**Passage given**
▽
# Imidacloprid on Paphs?



## Happypaphy7 (Sep 2, 2015)

So I had a very disturbing discovery last night that one of my Paphs have quite a few mealy bugs. 
It is Hsinying Alien. I know it's common but this is one of the five Hsinying Alien plants I have kept out of so many because the flowers are very unique and nice. 

I never see mealy bugs except for a few newly bought plants in the past and I usually sprayed them ( ends up killing the plants or horribly damaged them).
The good thing is only about three or four plants out of so many I have bought over the years ever came with mealy bugs. 

Anyways, I left the windows open two weeks ago before the heat wave when I saw one mid sized mealy bug on the underside of this same paph. I thought it was blown in from the outside.
I had a close look on the plant every day and night.
I did not see any more of them until last might I saw a very small one hiking up the spike. I took a flashlight and pulled slightly away the leaves. 
At the deep crevice in between the leaves, there was a decent sized white colony. None were adults so I assumed it was a cluster of eggs or juveniles. There was not any individual bug but just a white mass. 
I scratched off the white mass with a tooth pick as much as I could, and then I poured in some bathroom cleaning liquid ( hydrogen peroxide based). 
Now, I am thinking there might still be there hiding somewhere and who knows those little juveniles have been crawling around or being flown around by the wind ( of the fan) onto other plants. 
My head started to hurt thinking of this possibility. 
Now, I don't want to spray anything as I had bad results before. 

I do remember seeing this product at a garden store here. 
It has 0.22 % imidacloprid as an active ingredient. 
It's something you put on the pot, gets dissolved and absorbed by the plant roots. 

I wonder if anyone tried this product before and if there was any damage to the plant. 


http://www.gardenersedge.com/bonide...mt=&plc=&kc=&gclid=CJPUpsXr2McCFVMXHwodSOQJ8Q


----------



## Ruth (Sep 2, 2015)

I have used it, and didn't see any problem with the plant. In my experience, you have to make sure that there are not mealies on the plant when you use it, because it takes a couple of weeks to take effect, and in that time you can have an explosion of mealies.


----------



## Justin (Sep 2, 2015)
△
**Source excerpt**
▽
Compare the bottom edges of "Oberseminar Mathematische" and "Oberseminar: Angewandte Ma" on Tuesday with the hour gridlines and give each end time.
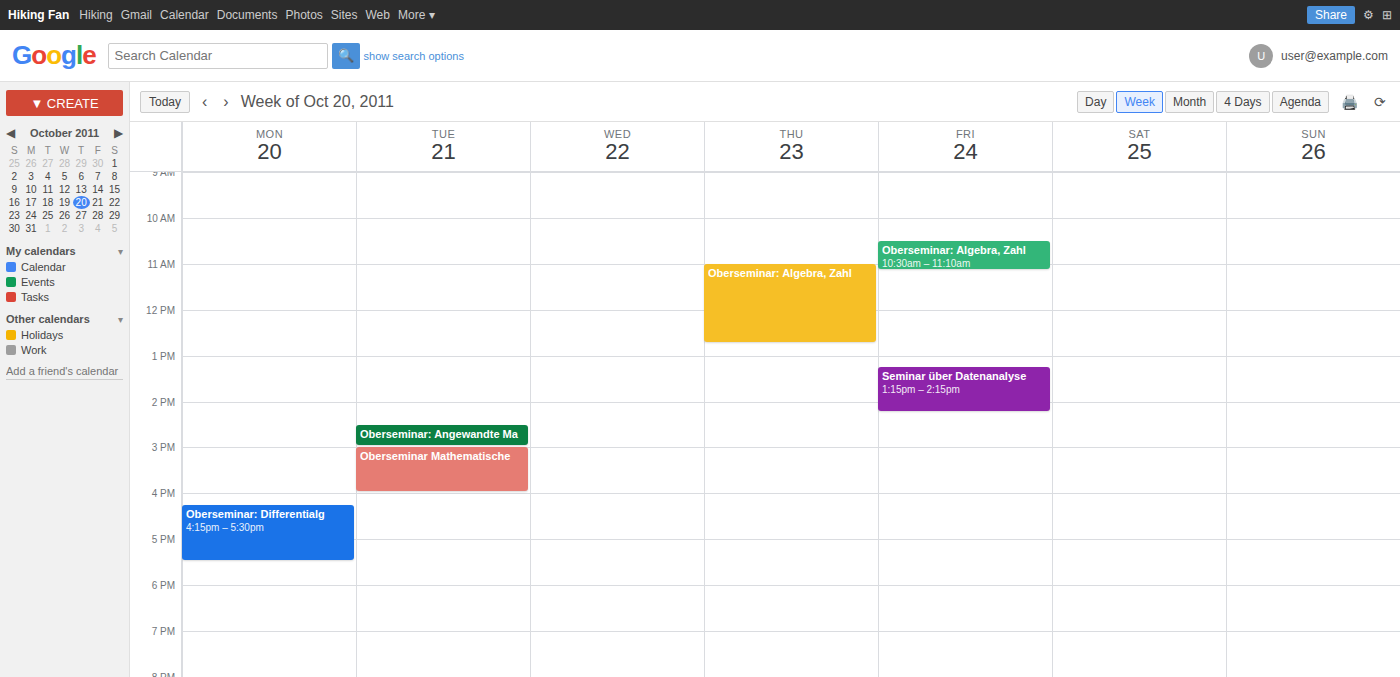
"Oberseminar Mathematische": 4:00 PM, exactly on the 4 PM line. "Oberseminar: Angewandte Ma": 3:00 PM, exactly on the 3 PM line.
△
In the forum thread above about imidacloprid on Paphs, list each spot on the Hsinying Alien plant where the first post says mealy bugs were seen.

**Solved exercise**
- The underside of the plant, where one mid-sized mealy bug was seen
- The spike, where a very small one was hiking up
- The deep crevice between the leaves, where a white colony was found